Here is the situation.

Dedicated server (LAMP) running a fair amount of sites. mySQL server is on a seperate box.

Last couple weeks, performance has been steadily degrading to the point where I can no longer even remote into the box.

Looking into mod_status, there are a fair amount of processes taking up CPU resources. However, the URLs are all different… there is not a common pattern – so I can't narrow anything down to a particular script that might be getting stuck.

PHP is ran as cgi.

Majority of the sites that are taking a while to run are using the cakephp framework

Restart the server, we are down within a few minutes again…

Crossed an error that said /var/tmp/ was full and couldn't write sessions. However, there was still room? Lack of inodes perhaps? Currently in the process of having someone walk down to the box and clear tmp.

Could the lack of ability to write sessions be causing the php processes to hang forever, and eventually clog everything up?

Any other ideas that I might want to explore? I have been monitoring the sql server to see if it is returning huge datasets in any of the queries, and there is nothing notable in there….

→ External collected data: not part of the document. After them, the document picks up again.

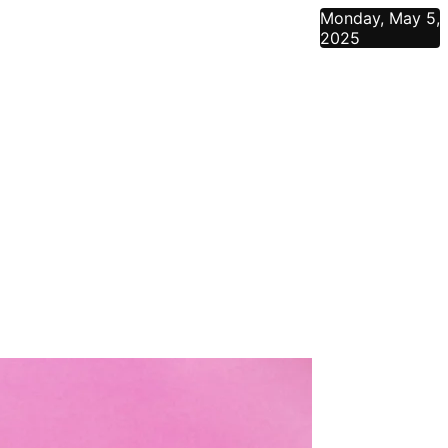
Monday, May 5,
2025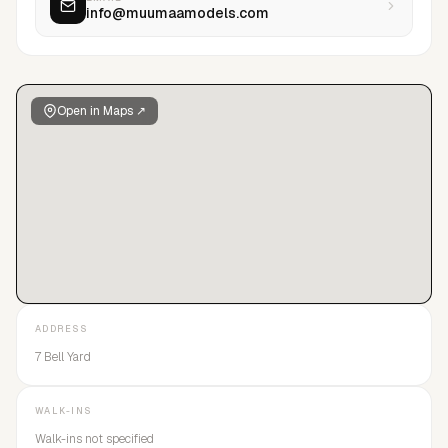
info@muumaamodels.com
Open in Maps ↗
ADDRESS
7 Bell Yard
WALK-INS
Walk-ins not specified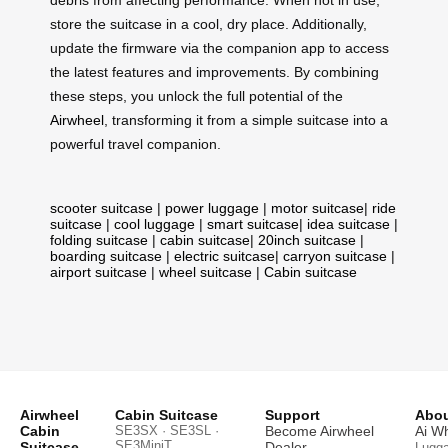
debris from affecting performance. When not in use,
store the suitcase in a cool, dry place. Additionally,
update the firmware via the companion app to access
the latest features and improvements. By combining
these steps, you unlock the full potential of the
Airwheel
, transforming it from a simple suitcase into a
powerful travel companion.
scooter suitcase
|
power luggage
|
motor suitcase
|
ride
suitcase
|
cool luggage
|
smart suitcase
|
idea suitcase
|
folding suitcase
|
cabin suitcase
|
20inch suitcase
|
boarding suitcase
|
electric suitcase
|
carryon suitcase
|
airport suitcase
|
wheel suitcase
|
Cabin suitcase
Airwheel
Cabin Suitcase
Support
Abou
Cabin
SE3SX · SE3SL ·
Become Airwheel
Ai W
SE3MiniT
Suitcase
Dealer
Lugg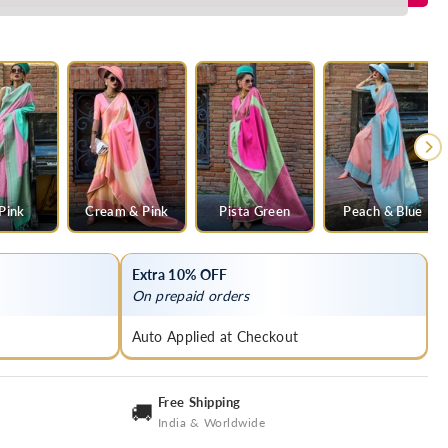
 Pink
Cream & Pink
Pista Green
Peach & Blue
Extra 10% OFF
On prepaid orders
Auto Applied at Checkout
Free Shipping
🚚
India & Worldwide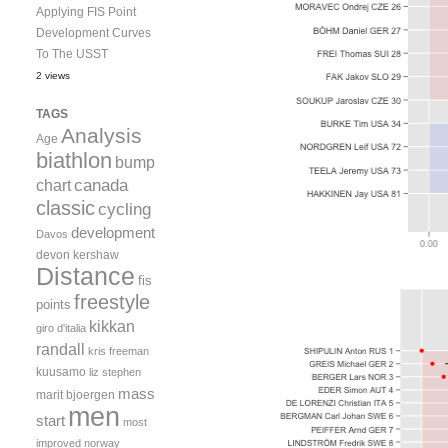
Applying FIS Point
Development Curves
To The USST
2 views
TAGS
Analysis
Age
biathlon
bump
canada
chart
classic
cycling
development
Davos
devon kershaw
Distance
fis
freestyle
points
kikkan
giro d'italia
randall
kris freeman
kuusamo
liz stephen
mass
marit bjoergen
men
start
most
improved
norway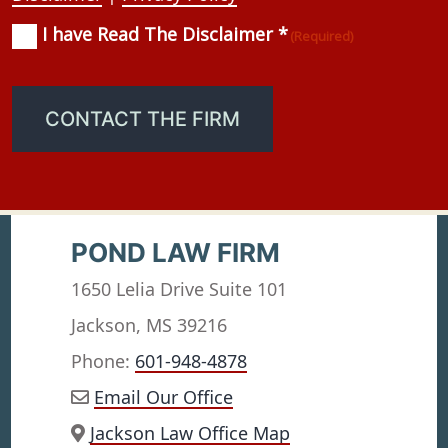
I have Read The Disclaimer *
Consent
(Required)
(Required)
CONTACT THE FIRM
POND LAW FIRM
1650 Lelia Drive Suite 101
Jackson, MS 39216
Phone:
601-948-4878
Email Our Office
Jackson Law Office Map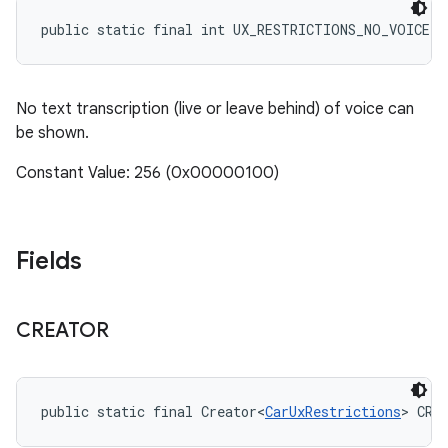
public static final int UX_RESTRICTIONS_NO_VOICE_
No text transcription (live or leave behind) of voice can
be shown.
Constant Value: 256 (0x00000100)
Fields
CREATOR
public static final Creator<
CarUxRestrictions
> CRE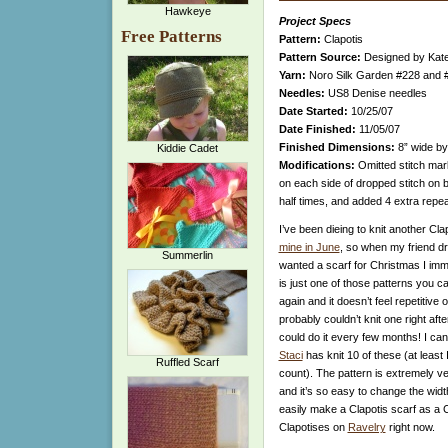
Hawkeye
Project Specs
Free Patterns
Pattern:
Clapotis
Pattern Source:
Designed by Kate 
Yarn:
Noro Silk Garden #228 and #
Needles:
US8 Denise needles
Date Started:
10/25/07
Date Finished:
11/05/07
Finished Dimensions:
8” wide by
Kiddie Cadet
Modifications:
Omitted stitch mark
on each side of dropped stitch on bo
half times, and added 4 extra repea
I’ve been dieing to knit another Cla
mine in June
, so when my friend dr
Summerlin
wanted a scarf for Christmas I imm
is just one of those patterns you c
again and it doesn’t feel repetitive o
probably couldn’t knit one right afte
could do it every few months! I ca
Staci
has knit 10 of these (at least I
Ruffled Scarf
count). The pattern is extremely ver
and it’s so easy to change the width
easily make a Clapotis scarf as a C
Clapotises on
Ravelry
right now.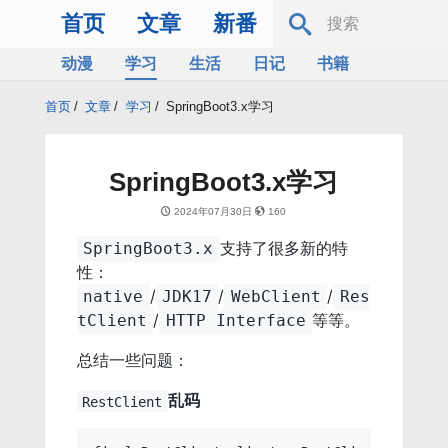
首页
文章
新番
动漫
学习
生活
日记
书籍
服务器
Bing
首页
/
文章
/
学习
/
SpringBoot3.x学习
SpringBoot3.x学习
2024年07月30日
160
支持了很多新的特
SpringBoot3.x
性：
/
/
/
native
JDK17
WebClient
Res
/
等等。
tClient
HTTP Interface
总结一些问题：
乱码
RestClient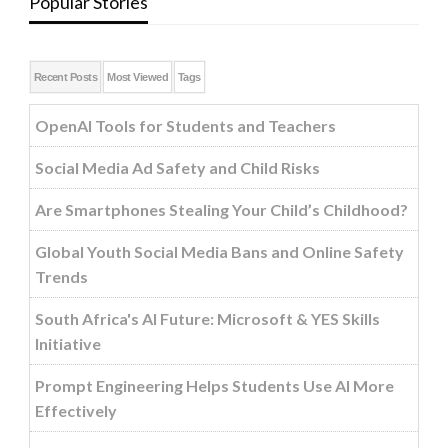
Popular Stories
Recent Posts
Most Viewed
Tags
OpenAI Tools for Students and Teachers
Social Media Ad Safety and Child Risks
Are Smartphones Stealing Your Child’s Childhood?
Global Youth Social Media Bans and Online Safety
Trends
South Africa's AI Future: Microsoft & YES Skills
Initiative
Prompt Engineering Helps Students Use AI More
Effectively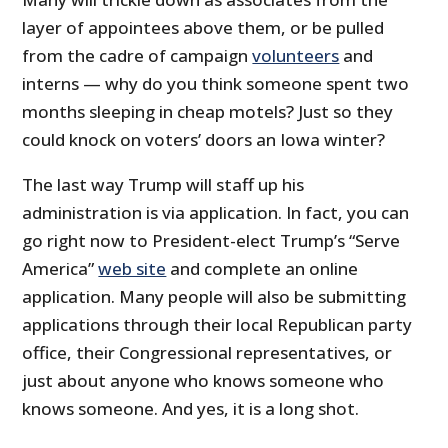
layer of appointees above them, or be pulled
from the cadre of campaign
volunteers
and
interns — why do you think someone spent two
months sleeping in cheap motels? Just so they
could knock on voters’ doors an Iowa winter?
The last way Trump will staff up his
administration is via application. In fact, you can
go right now to President-elect Trump’s “Serve
America”
web site
and complete an online
application. Many people will also be submitting
applications through their local Republican party
office, their Congressional representatives, or
just about anyone who knows someone who
knows someone. And yes, it is a long shot.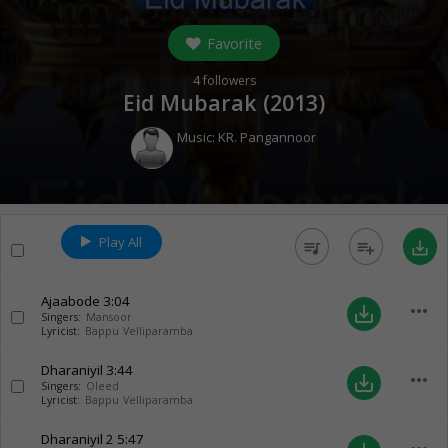
Favorite
4
followers
Eid Mubarak (
2013
)
Music:
KR. Pangannoor
Play All
queue_music
playlist_add
save_alt
Ajaabode
3:04
more_horiz
save_alt
Singers:
Mansoor
Lyricist:
Bappu Velliparamba
Dharaniyil
3:44
more_horiz
save_alt
Singers:
Oleed
Lyricist:
Bappu Velliparamba
Dharaniyil 2
5:47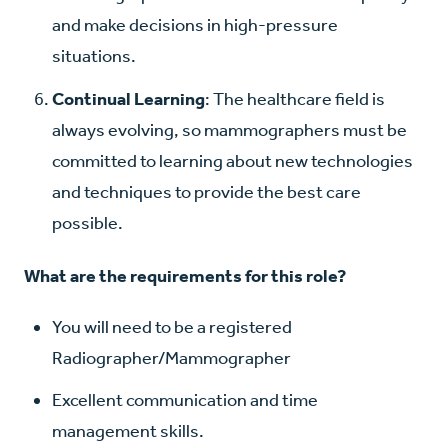
and make decisions in high-pressure
situations.
Continual Learning
: The healthcare field is
always evolving, so mammographers must be
committed to learning about new technologies
and techniques to provide the best care
possible.
What are the requirements for this role?
You will need to be a registered
Radiographer/Mammographer
Excellent communication and time
management skills.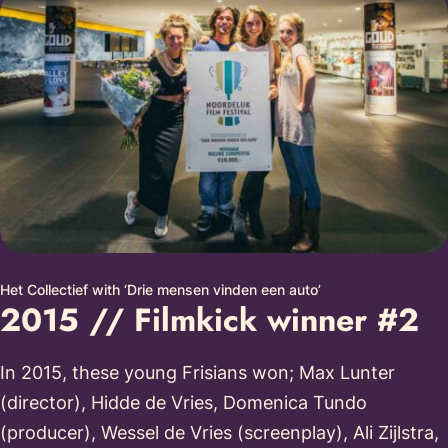
Het Collectief with ‘Drie mensen vinden een auto’
2015 // Filmkick winner #2
In 2015, these young Frisians won; Max Lunter
(director), Hidde de Vries, Domenica Tundo
(producer), Wessel de Vries (screenplay), Ali Zijlstra,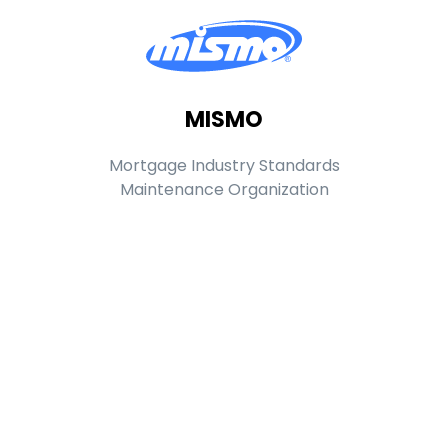
MISMO
Mortgage Industry Standards
Maintenance Organization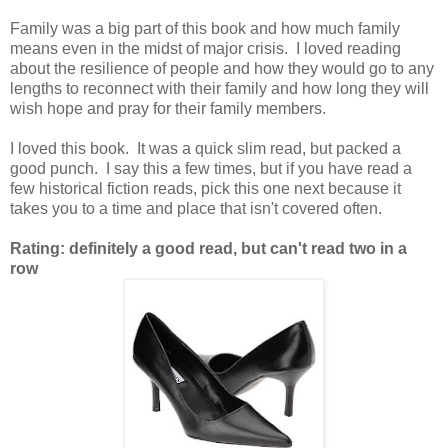
Family was a big part of this book and how much family
means even in the midst of major crisis. I loved reading
about the resilience of people and how they would go to any
lengths to reconnect with their family and how long they will
wish hope and pray for their family members.
I loved this book. It was a quick slim read, but packed a
good punch. I say this a few times, but if you have read a
few historical fiction reads, pick this one next because it
takes you to a time and place that isn't covered often.
Rating: definitely a good read, but can't read two in a
row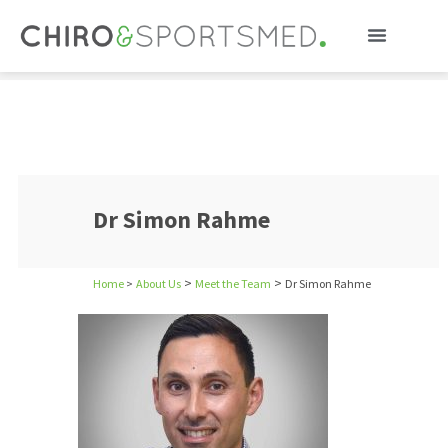
Dr Simon Rahme
Dr Simon Rahme
>
>
Home
>
About Us
Meet the Team
Dr Simon Rahme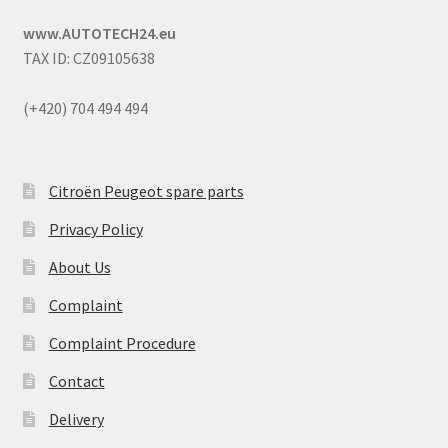
www.AUTOTECH24.eu
TAX ID: CZ09105638
(+420) 704 494 494
Citroën Peugeot spare parts
Privacy Policy
About Us
Complaint
Complaint Procedure
Contact
Delivery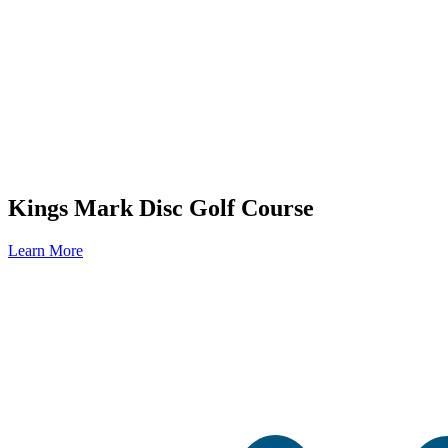
Kings Mark Disc Golf Course
Learn More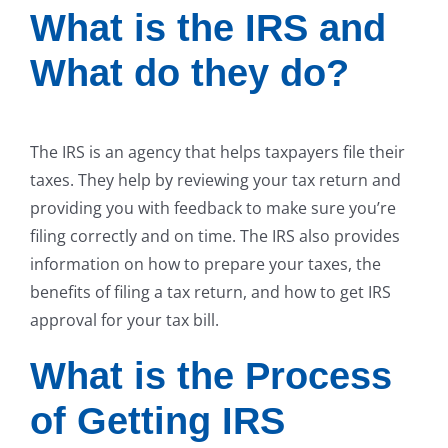
What is the IRS and
What do they do?
The IRS is an agency that helps taxpayers file their
taxes. They help by reviewing your tax return and
providing you with feedback to make sure you’re
filing correctly and on time. The IRS also provides
information on how to prepare your taxes, the
benefits of filing a tax return, and how to get IRS
approval for your tax bill.
What is the Process
of Getting IRS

It's only 11:21am here and I already need a drink 🙂

Best Answer

I assume its a memory problem.

  1. Apache is eating a lot of RAM.

  2. PHP also has a lot of memory leaks. You should configure it to restart its worker threads after handling some low amount of request (100 is a good number). Look in /etc/init.d/php-cgi (or similar) for a line "PHP_FCGI_MAX_REQUESTS=20" ... that the limit. Also set a reasonable limit for the number of children like "PHP_FCGI_CHILDREN=15". I would also suggest you to use php-fpm if possible, thats much more stable and has less memory leaks.

TODO:

  1. Try to look for killed processes in your syslog (/var/log/syslog or /var/log/messages depending on distribution). There might be such a hint.
  2. To track the problem down, try to use "atop" (process monitor like top, but some more features) and press "p", that accumulates all statistics by process names. Have a look at what's eating up the RSIZE.